Define proactive and detective controls

To advance, your organization must identify the need for proactive and detective controls (guardrails) within the environment. Create policies that define the guardrails or limits that roles and users have in the accounts located within an organizational unit (OU). Review any default detective guardrails for the platform, and choose which guardrails to apply. Create additional preventive and detective controls as required, and group them by OUs to align them to your multi-account strategy. Consider which organizational tools and mechanisms you need to inspect non-compliant resources that are identified by detective controls.

Define standards for service onboarding

Create standards for the acceptable use of the platform and the patterns associated with service consumption and how that will be governed. Consider which initial services are allowed for use. Create a document that outlines these standards and publish them to users and operators of the platform. Ensure that these standards adapt over time to meet the changing objectives of the organization and the evolving capabilities of cloud computing.
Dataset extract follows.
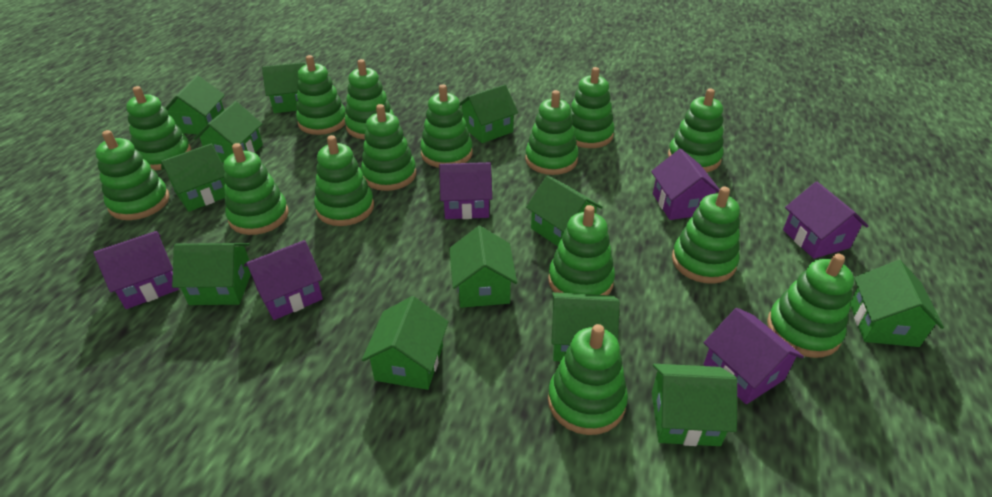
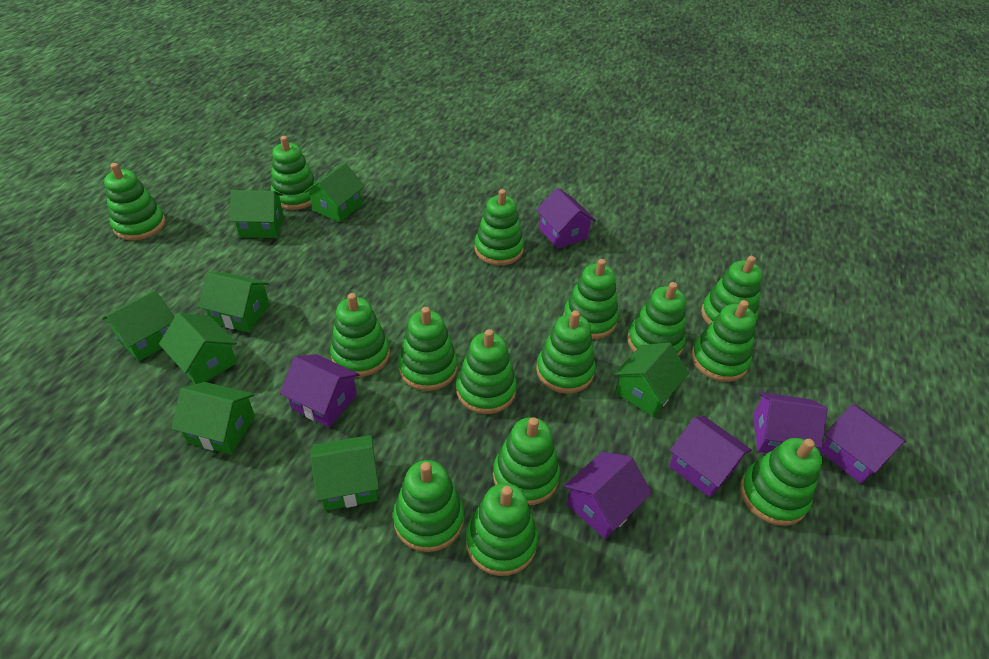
green house: [161,144,226,212] [166,76,225,134] [172,243,251,305] [194,101,263,163] [262,62,305,113] [362,296,448,390] [449,226,517,308] [460,84,518,143] [526,176,603,246] [551,292,619,362] [652,364,737,446] [850,260,944,347] = 12 -> [102,290,175,361] [159,313,237,384] [171,382,255,454] [199,272,270,332] [230,190,284,238] [304,163,365,222] [310,435,379,511] [614,343,689,417] = 8

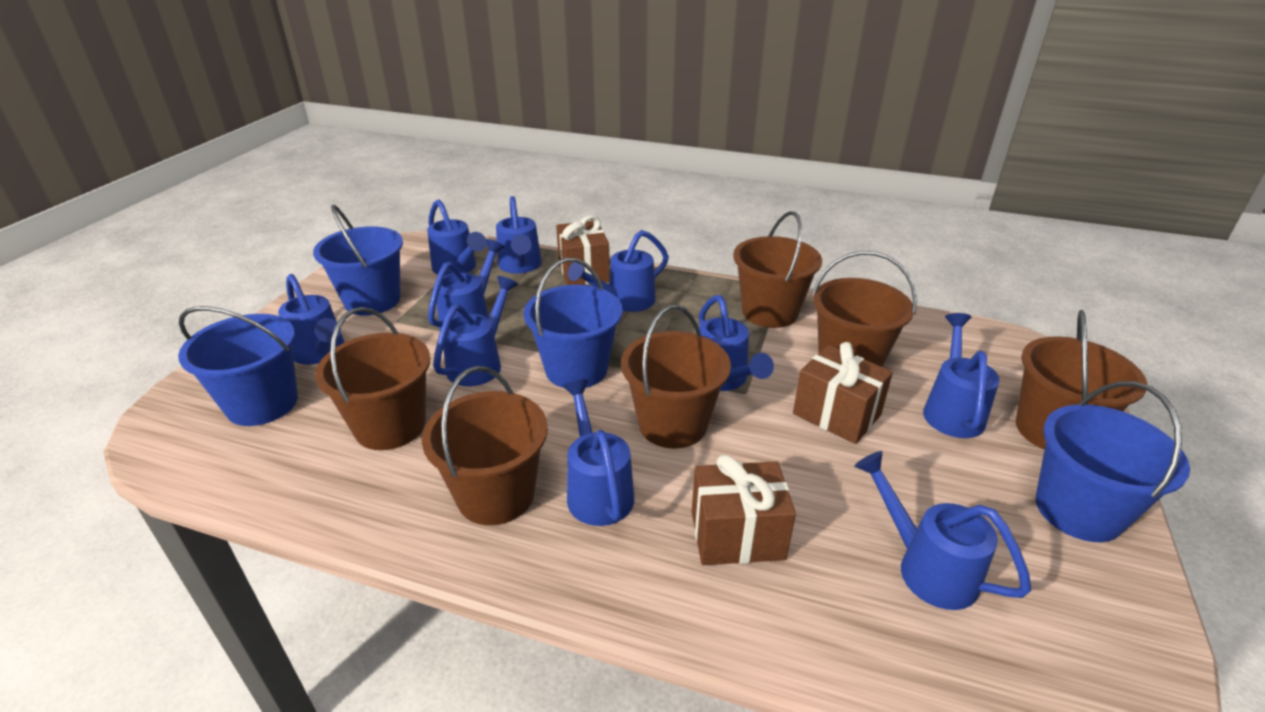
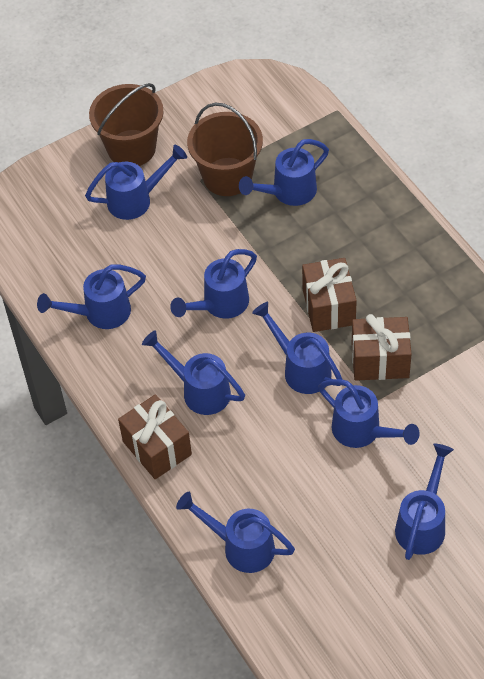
blue bucket: [178,306,298,426] [313,205,403,316] [523,258,623,388] [1036,381,1190,542] = 4 -> none = 0
blue watering can: [278,274,345,365] [427,199,487,276] [428,239,505,331] [433,276,518,386] [496,196,542,274] [562,379,634,526] [568,230,669,312] [699,295,774,391] [854,451,1032,610] [923,313,1000,438] = 10 -> [37,264,146,329] [85,145,187,220] [142,330,245,415] [170,249,257,319] [176,492,295,573] [239,139,329,206] [252,302,343,394] [318,379,420,448] [395,444,454,560] = 9
brown bucket: [315,307,430,450] [422,366,548,525] [621,305,731,448] [733,211,822,328] [812,251,917,367] [1016,310,1147,450] = 6 -> [89,83,164,166] [187,103,263,196] = 2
Define patterns and principles

Consider which architectural patterns will be allowed within your organization by using inputs from application owners, and begin to define blueprints for standardization. Standardization allows for greater governance and lower administrative burden as you scale in the cloud. Define patterns that will use infrastructure as code (IaC) and plan for a simplified deployment model by using a service catalog that's integrated into your change control processes and IT service management (ITSM) systems. Define how these blueprints will be used and the circumstances for allowing exceptions. Plan for those exceptions and their governance, with considerations for authentication, security monitoring, and guardrails. 

Excel

Define remediation patterns

Consider how to annotate and prioritize your detective guardrail findings so they can be remediated in accordance with your security and compliance frameworks. Plan to use automation to detect out-of-policy provisioning of resources, including those that violate budgetary and tagging policies. Identify the capabilities needed to set and measure service-level objectives while updating your runbooks and playbooks. Set periodic reviews of these practices and a feedback mechanism to capture data related to platform evolution. Define mechanisms to create and update runbooks and playbooks accordingly. 

Communicate and refine policies

Create a centralized content management system for all documentation and distribute it to the users and operators of the platform. Create a mechanism to capture feedback for future consideration on changes to the policy.

Understand financial management capabilities

Organizations thrive when they maintain a transparent and comprehensive understanding of their budget. This empowers them to make well-informed decisions, allocate resources efficiently, and accomplish their strategic objectives. A clear view of the budget helps organizations excel by facilitating informed decision-making, effective resource allocation, cost control, performance measurement, and the maintenance of accountability and compliance. This ultimately results in a more efficient, financially stable, and prosperous organization. When you have a successful tagging strategy, you can use cost filters in AWS Budgets to filter expenses based on resource tags. This helps you create a budget that's tailored to specific projects, departments, environments, or other criteria, further enhancing financial management capabilities. You can associate cost allocation tags and AWS Cost Categories with tags to drive financial insights and transparency when reporting on cost.